# 2011 Lancer Evolution X GSR budget SQ install



## sirsleepsalot (Mar 1, 2007)

Hi guys !

Well, I finally started the project in my Lancer.

So far, the system have the following :

Pioneer DEH-80PRS
Pioneer GM-D9500F 4 channel amp running mids and tweeters upfront. Rears will be disconnected.
Arc Audio KS300.2 for sub
Dayton RSS315HO-4 12" sub in a sealed box

Components up front aren't decided on yet, but I'm leaning towards the Dayton RS180 mids with Seas 27TAFNC tweeters. If anyone's got different components to recommend, I'm all ears.... or eyes in this case.

I'm not looking to go all out, but want to do a nice, clean install that sounds good to me.

Anyways, today I started tossing some B-quiet Ultimate in the trunk and the front doors.




















I'm most likely going to continue the rest of the install only in a few weeks, when I have more than just 1 or 2 days to work on it.


----------



## strakele (Mar 2, 2009)

The Seas tweeter should be a good match for the Dayton woofer since they can play low enough to keep the RS180 in its best sounding passband.

Looking good so far. Are those stock fluid/battery locations in the trunk?


----------



## sirsleepsalot (Mar 1, 2007)

Yeah, those are stock locations for the battery and windshield washer fluid. Having the battery in the back is fun but that washer fluid placement is horrible. Near impossible not to spill any when refilling unless you have a funnel and tubing on hand.


----------



## sirsleepsalot (Mar 1, 2007)

Ok, so I started work on the subwoofer enclosure.

I'll be installing it in the stock location, but without carpet panel to be able to build deeper into the quarter panel. 


So here's the section taped and foiled up, ready for the fiberglass.


And here's what it looks like so far after removal from the car. It still needs quite a few layers to get it strong enough, but it's a start.


----------



## WhereAmEye? (Jun 17, 2013)

Funny how much room there is above the rear wheels hiding behind the carpet. You'd think the company would utilize it somehow...guess that's good for us :guitarist:


----------



## sirsleepsalot (Mar 1, 2007)

Finally got a bit more work done.

Tweeters were installed in a really simple way, so not much to say about it. I used perforated metal strapping to make a super-high-end-ultra-high-tech-mega-deluxe-super-coliding-super-bracket.



And then, I moved on to the subwoofer box.

So we've got a nicely thickened up half-mold lying around after cutting off the edges. The darker parts are where I used bondo-glass to fill up some awkward crevices to decrease my chance of getting air bubbles in there.



I then moved on to making the baffle for the sub to be attached to. with a second ring for that cute recessed look.



In the back, you can see where I stuck my ever so lightly modified T-Nuts. I cut off the extra prong that would've been bothersome.



MDF baffle is now secured to the mold via more perforated metal straps and attached by screwing them to the T-Nuts and some hot glue on the other end.

**INFORMATION:**
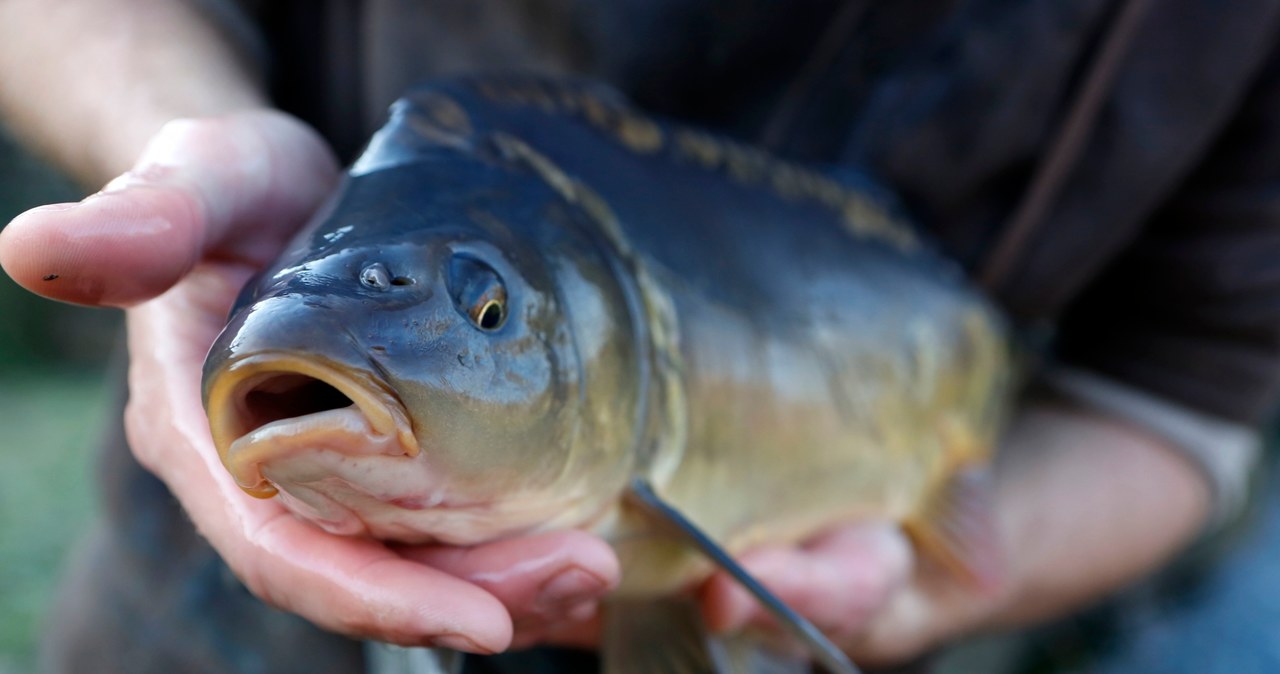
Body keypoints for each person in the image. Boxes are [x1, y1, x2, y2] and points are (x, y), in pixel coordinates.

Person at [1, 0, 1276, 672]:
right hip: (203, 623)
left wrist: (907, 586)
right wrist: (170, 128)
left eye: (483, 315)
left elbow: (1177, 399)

**YOUR OBJECTIVE:** Write the next part of the Lancer sound system build thread, picking up right after its final sentence. The lines have no connection to the Lancer sound system build thread.

**TASK RESULT:**
And finaly, a quick test fit to make sure everything lines up right.



I've wrapped the box up and coated it in resin. I forgot to take a picture of that step and the other test fit with the cloth over it, but aside from one or two studs that are a problem, it should all work out well for fitting.

I also forgot to take pictures of the 1¼" baffles I made for the door speakers.

I'll most likely go back to working on this tomorrow, so an update shouldn't be too far in the future.

More to come tomorrow most likely.


----------



## sirsleepsalot (Mar 1, 2007)

Ok, got some more work done and forgot to take some more pictures of the progress...

So, here was the box when I started up this afternoon with only the coat of resin. It's now up to 3 coats of glass (2 outside, 1 inside).



Between coats and goofing off, I started work on getting some wiring and amps installed. I forgot to take the picture of the wiring, and the amp in place. So here's a shot of the support I made for the amp out of ¼" Lexan that bolts onto the studs for the factory amp.



I also got the headunit in today. I got the PAC SWI-PS steering control adapter up and running. I used the wiring harness and moved some wires around to the pins for the steering wheel controls so I didn't have to splice into the OEM harness to get it to work. I stuck the bluetooth mic in place of the OEM one.



So, anyone looking will be none the wiser.



Since the 80PRS has very practical USB ports, in a non-practical location, I figured I'd remedy that problem in an elegant way. I got some USB panel mount connectors off of ebay and stuck one in the back of the "pouch" in the Scosche dashboard adapter.



... and I put the other inside the armrest compartment (where my iPod will permanently reside). 



I also tied down the wires to make sure they don't interfere with the hand brake.



And finally, a quick test to make sure it all works. IT'S ALIVE !!!



So tomorrow, I'll try to get the speakers wired up, the sub amp installed along with the power wiring. I'm pretty sure my sub box won't be done for a couple more days, but the rest just might be up and running by the end of the day tomorrow.

On that note, I think it's my bed time.


----------



## sirsleepsalot (Mar 1, 2007)

And a bit more work done today. I'm starting to see the end of this project ! 

So, here's where I left my sub box yesterday, with it's few coats of glass.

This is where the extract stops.